The Effect of Evaluator Training on Reliability in High-Stakes Assessment Simulations: Pilot Study Results

Tiffany, Jone; Tiffany, Jone

Purpose: Evaluating clinical competency of nursing students is essential as we prepare them for the ever-changing and rapid pace of the healthcare environment. As greater emphasis is placed on high stakes assessment of clinical performance, the training of evaluators to assure good intra and inter-rater reliability of simulation performance is paramount. Supported by recent findings from the National Council for State Boards of Nursing study (NCSBN), simulation is quickly developing into a core teaching strategy for nursing education. Evaluation of learning during simulation, an essential component in the NCSBN study, informed nurse educators about valid and reliable mechanisms to assess achievement and competency in practice. The growing interest in using simulation to evaluate student competency led the National League for Nursing to conduct a four-year study to evaluate the process and feasibility of using mannequin-based high fidelity simulation for high stakes assessment in pre-licensure RN programs. Achieving clarity about the specific behaviors that students need to exhibit in order to demonstrate competency is paramount. Equally important is the training of evaluators to assure satisfactory intra/inter-rater reliability. This presentation describes the results of a pilot study conducted to test the effectiveness of a training intervention in producing intra and inter-rater reliability among nursing faculty evaluating student performance in simulation. The study is an extension of the NLN Project to Explore the Use of Simulation for High Stakes assessment. The pilot study was guided by the questions: What is the effect of (a) a training intervention and (b) faculty personality characteristics on faculty ability to achieve intra/inter-rater reliability when evaluating student performance during high-stakes simulation?
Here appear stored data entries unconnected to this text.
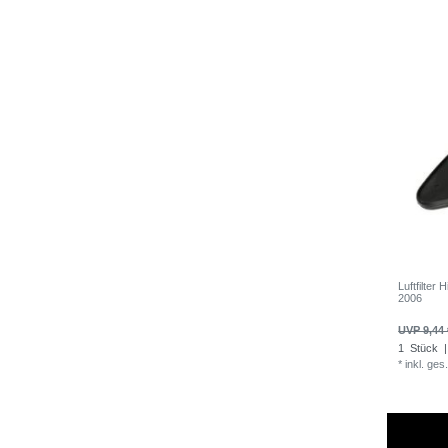
Luftfilter
2006
UVP 9,44 
1
Stück
|
*
inkl. ges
Methods: A pilot study was designed to precede a national experimental study. Basic orientation and advanced evaluator training modules were developed. These modules included orientation documents, StrengthsFinder Inventory instructions, a training video for the Creighton Competency Evaluation Instrument (CCEI), a training webinar, and a coaching webinar. Study instruments included the CCEI, student performance videos created for the National League for Nursing (NLN) Project to Explore the Use of Simulation for High Stakes, a demographic survey, and the StrengthsFinder Inventory Survey. With NLN approval, the student performance videos and the performance assessment tool produced for and used in the NLN feasibility study were used in the pilot study. A training intervention for faculty evaluators was developed. Five simulation experts completed the training intervention and the performance evaluation procedure. Reliability and correlational analysis was performed to evaluate the impact of training and faculty personality characteristics on inter/intra rater reliability. Feedback was collected from the participants to guide modifications to the content and process of the intervention in preparation for a regional, multi-site, experimental study, which began in the fall of 2016.

Results: All pilot participants were female. Three participants were ages 51 to 60; one was age 61-70; and one was age 31-40. Four participants held a master's degree and one held a doctoral degree as the highest academic credential. The participants taught in associate, baccalaureate, and entry-level master’s programs. The five participants taught in three different states. Only one participant taught in a program currently conducting high-stakes assessment in simulation. Quantitative analysis was conducted on the CCEI video evaluations. When the analysis of the six videos was compared with the three training videos, a large increase in inter-rater reliability was noted for two subscales: Assessment and Clinical Judgment. Two subscales: Communication and Patient Safety showed little difference. The two overall measures, Yes/No Competency, and Overall score showed little difference. The results were reported in an aggregated format, which obscured the differences between the separate evaluations of the training videos and the experimental videos. Even though the statistics were reported in aggregate, it still appears that the training intervention helped the participants to develop a more shared mental model of evaluation. These statistics will be analyzed and reported both individually and in aggregate for the full study.

Conclusion: It was evident that conducting a pilot study was invaluable. When data collection instruments, study procedures, and data analysis are complex, one can expect difficulties that require problem solving. This study has raised some critical questions relative to high stakes assessment, including: 1) what is the “right” amount and format of training? and 2) how do you help teams of faculty develop a shared mental model? This pilot study provided the opportunity to implement study procedures and make changes where issues and problems were discovered.